» Input:
════════

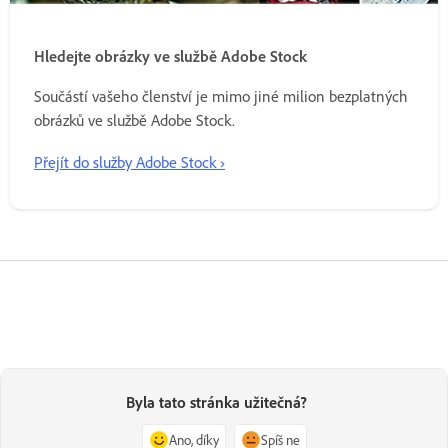
Hledejte obrázky ve službě Adobe Stock
Součástí vašeho členství je mimo jiné milion bezplatných
obrázků ve službě Adobe Stock.
Přejít do služby Adobe Stock ›
Byla tato stránka užitečná?
Ano, díky
Spíš ne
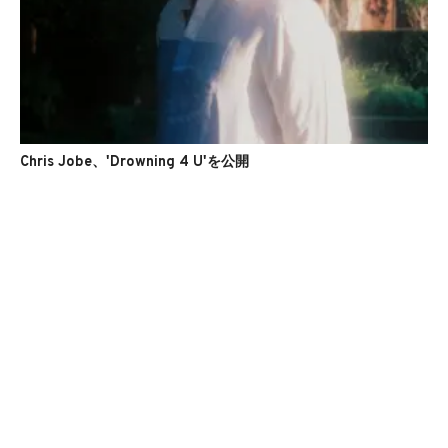
Chris Jobe、'Drowning 4 U'を公開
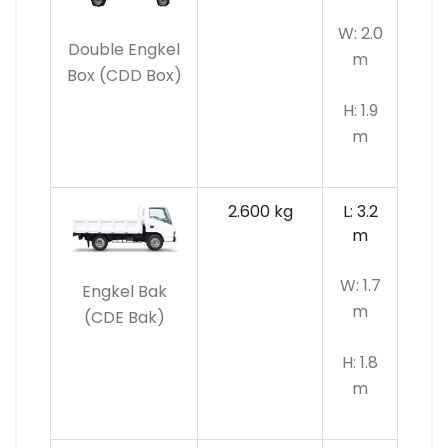
W: 2.0
Double Engkel
m
Box (CDD Box)
H: 1.9
m
2.600 kg
L: 3.2
m
W: 1.7
Engkel Bak
m
(CDE Bak)
H: 1.8
m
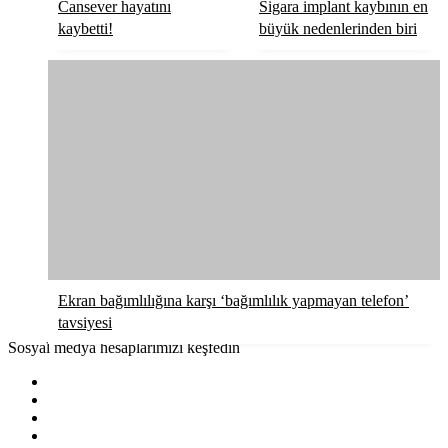
Cansever hayatını
Sigara implant kaybının en
kaybetti!
büyük nedenlerinden biri
Ekran bağımlılığına karşı ‘bağımlılık yapmayan telefon’
tavsiyesi
Sosyal medya hesaplarımızı keşfedin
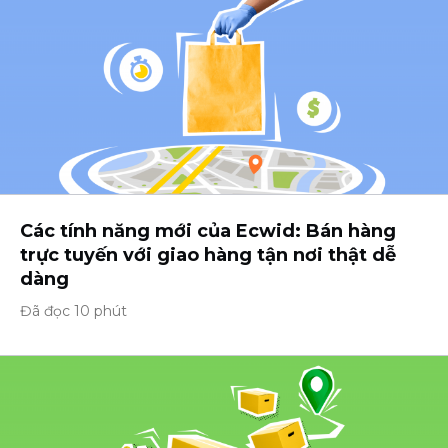
Các tính năng mới của Ecwid: Bán hàng
trực tuyến với giao hàng tận nơi thật dễ
dàng
Đã đọc 10 phút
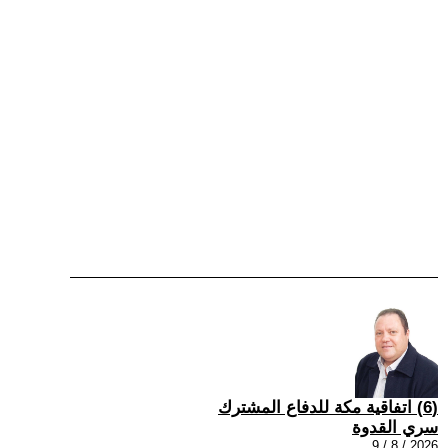
(6) اتفاقية مكة للدفاع المشترك
سري القدوة
2026 / 8 / 9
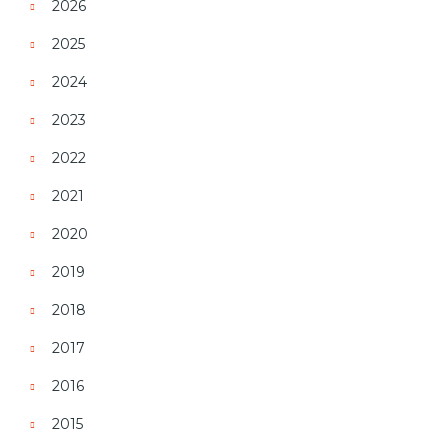
2026
2025
2024
2023
2022
2021
2020
2019
2018
2017
2016
2015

════════

Output every line of the records above unchanged, and keep the pictures out.

» Exercise response:
Hledejte obrázky ve službě Adobe Stock
Součástí vašeho členství je mimo jiné milion bezplatných
obrázků ve službě Adobe Stock.
Přejít do služby Adobe Stock ›
Byla tato stránka užitečná?
Ano, díky
Spíš ne
Chris Jobe、'Drowning 4 U'を公開
W: 2.0
Double Engkel
m
Box (CDD Box)
H: 1.9
m
2.600 kg
L: 3.2
m
W: 1.7
Engkel Bak
m
(CDE Bak)
H: 1.8
m
Cansever hayatını
Sigara implant kaybının en
kaybetti!
büyük nedenlerinden biri
Ekran bağımlılığına karşı ‘bağımlılık yapmayan telefon’
tavsiyesi
Sosyal medya hesaplarımızı keşfedin
Các tính năng mới của Ecwid: Bán hàng
trực tuyến với giao hàng tận nơi thật dễ
dàng
Đã đọc 10 phút
(6) اتفاقية مكة للدفاع المشترك
سري القدوة
2026 / 8 / 9
2026
2025
2024
2023
2022
2021
2020
2019
2018
2017
2016
2015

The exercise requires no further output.